◆ **Kutipan Teks**:
* * *

Jadi kalau melihat dari gambaran diatas, demo dan WO nya Demokrat adalah menjadi bagian yang tidak terpisahkan dari gerakan buruh untuk menolak RUU Unibuslaw Cipta Kerja.

Apakah segampang itu menolak RUU yang akan di sahkan,,mungkin bagi orang yang tidak paham akan menjadi pembenar, tapi tidak bagi yang paham.

Pembuatan uu tidak hanya pada saat RUU akan di sahkan di paripurna DPR, akan tetapi ada perjalanan dan berliku.

Pertama berdasarkan Pasal 20 ayat (1) Undang-Undang Dasar Tahun 1945 (“UUD 1945”), kekuasaan untuk membentuk Undang-Undang (“UU”) ada pada Dewan Perwakilan Rakyat (“DPR”).

Selanjutnya, di dalam Pasal 20 ayat (2) UUD 1945 diatur bahwa setiap Rancangan Undang-Undang (“RUU”) dibahas oleh DPR dan presiden untuk mendapatkan persetujuan bersama.

Bahwa perlu diketahui, sebelum RUU masuk dalam pembahasan juga harus ada kajian akademisi dari perguruan tinggi, karena harus ada kajian akademisi itu artinya RUU bukan hanya asal buat yang dapat menyengsarakan rakyat banyak, kecuali ruu berkiatan badan anggaran.

Setelah itu tiap tiap komisi membahas masalah RUU yang dilanjutkan dengan rapat gabungan komisi. Artinya semua komisi terlibat yang berkaitan dengan rancangan undang undang. Kemudian rapat selanjut nya adalah rapat legislasi.

Dari sini semua partai pastinya akan mengetahui jenis RUU yang di sahkan, dan harusnya kalau memang uu tersebut merugikan kepentingan partai maka kelompok yang tidak suka akan terlihat dengan jelas, bukan ujug ujug menyatakan tidak setuju pada saat RUU akan di sahkan untuk di undang undang.

Dari sini dapat dipahami, dewan yang WO dari arena Paripurna adalah pihak yang punya kepentingan pada politik praktis, yang harusnya tidak perlu ditanggapi karena dia bagian kelompok avonturir yang sedang jualan sembako karena partainya semakin tidak dikenal orang. Sehingga RUU Omnibuslaw dijadikan arena buat menaikan popularitasnya.

* * *

◆ **Data yang Disediakan**:
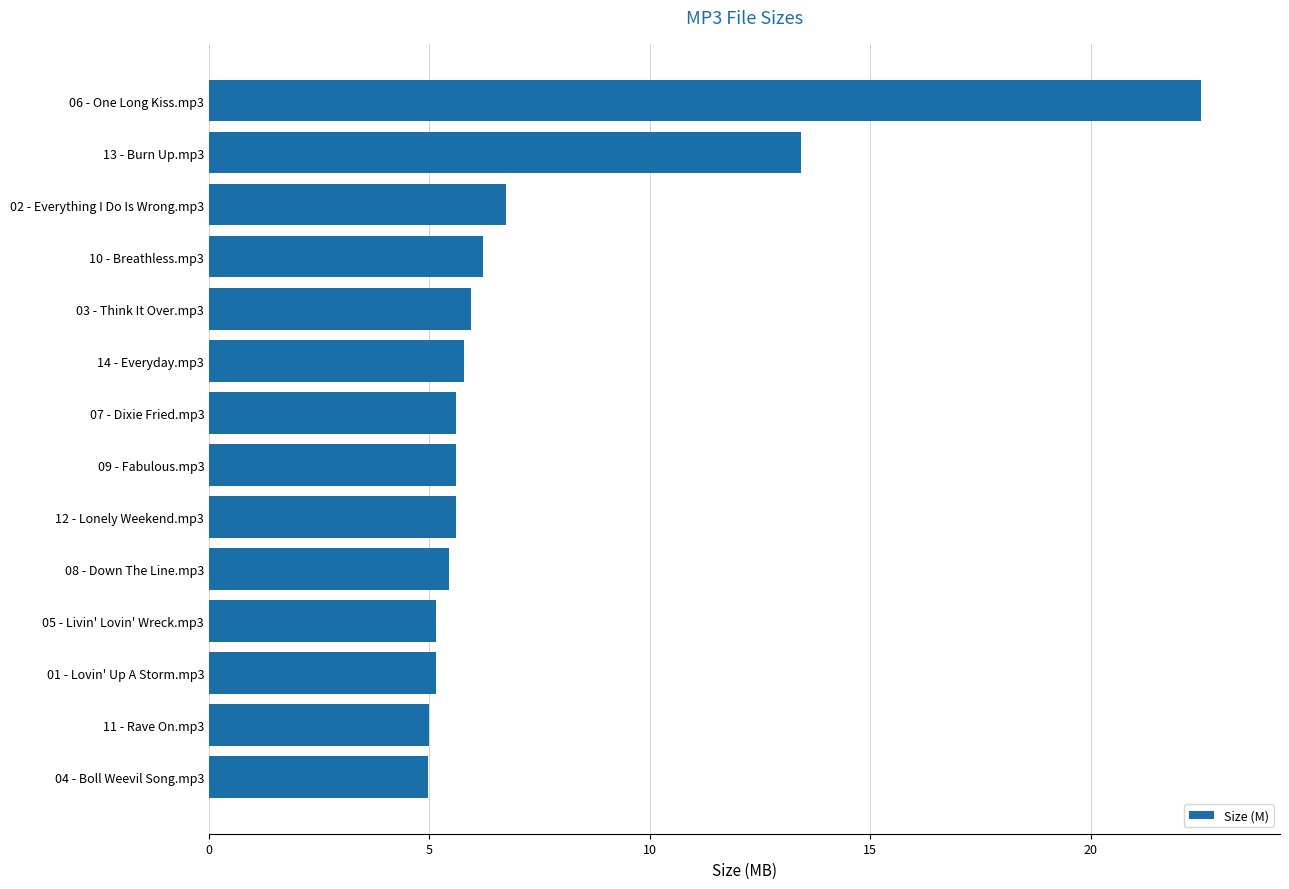

What is the difference between the maximum and second lowest values?

17.5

* * *

◆ **Tugas yang Dikerjakan**:
- 1) Ubahlah paragraf dalam kutipan teks yang diawali dengan "Setelah itu tiap tiap komisi" menjadi daftar singkat yang tetap memuat fakta utamanya.
- 2) Tuliskan ulang kata demi kata bagian kutipan teks dari "Apakah segampang itu" sampai dengan "berkiatan badan anggaran.".
Baris-baris data di atas merupakan bahan tersendiri yang terpisah dari kutipan teks.

◆ **Jawaban yang Diberikan**:
- 1)
- Setiap komisi membahas RUU.
- Pembahasan dilanjutkan dengan rapat gabungan komisi yang melibatkan semua komisi terkait rancangan undang-undang tersebut.
- Rapat berikutnya adalah rapat legislasi.

- 2)
Apakah segampang itu menolak RUU yang akan di sahkan,,mungkin bagi orang yang tidak paham akan menjadi pembenar, tapi tidak bagi yang paham.

Pembuatan uu tidak hanya pada saat RUU akan di sahkan di paripurna DPR, akan tetapi ada perjalanan dan berliku.

Pertama berdasarkan Pasal 20 ayat (1) Undang-Undang Dasar Tahun 1945 (“UUD 1945”), kekuasaan untuk membentuk Undang-Undang (“UU”) ada pada Dewan Perwakilan Rakyat (“DPR”).

Selanjutnya, di dalam Pasal 20 ayat (2) UUD 1945 diatur bahwa setiap Rancangan Undang-Undang (“RUU”) dibahas oleh DPR dan presiden untuk mendapatkan persetujuan bersama.

Bahwa perlu diketahui, sebelum RUU masuk dalam pembahasan juga harus ada kajian akademisi dari perguruan tinggi, karena harus ada kajian akademisi itu artinya RUU bukan hanya asal buat yang dapat menyengsarakan rakyat banyak, kecuali ruu berkiatan badan anggaran.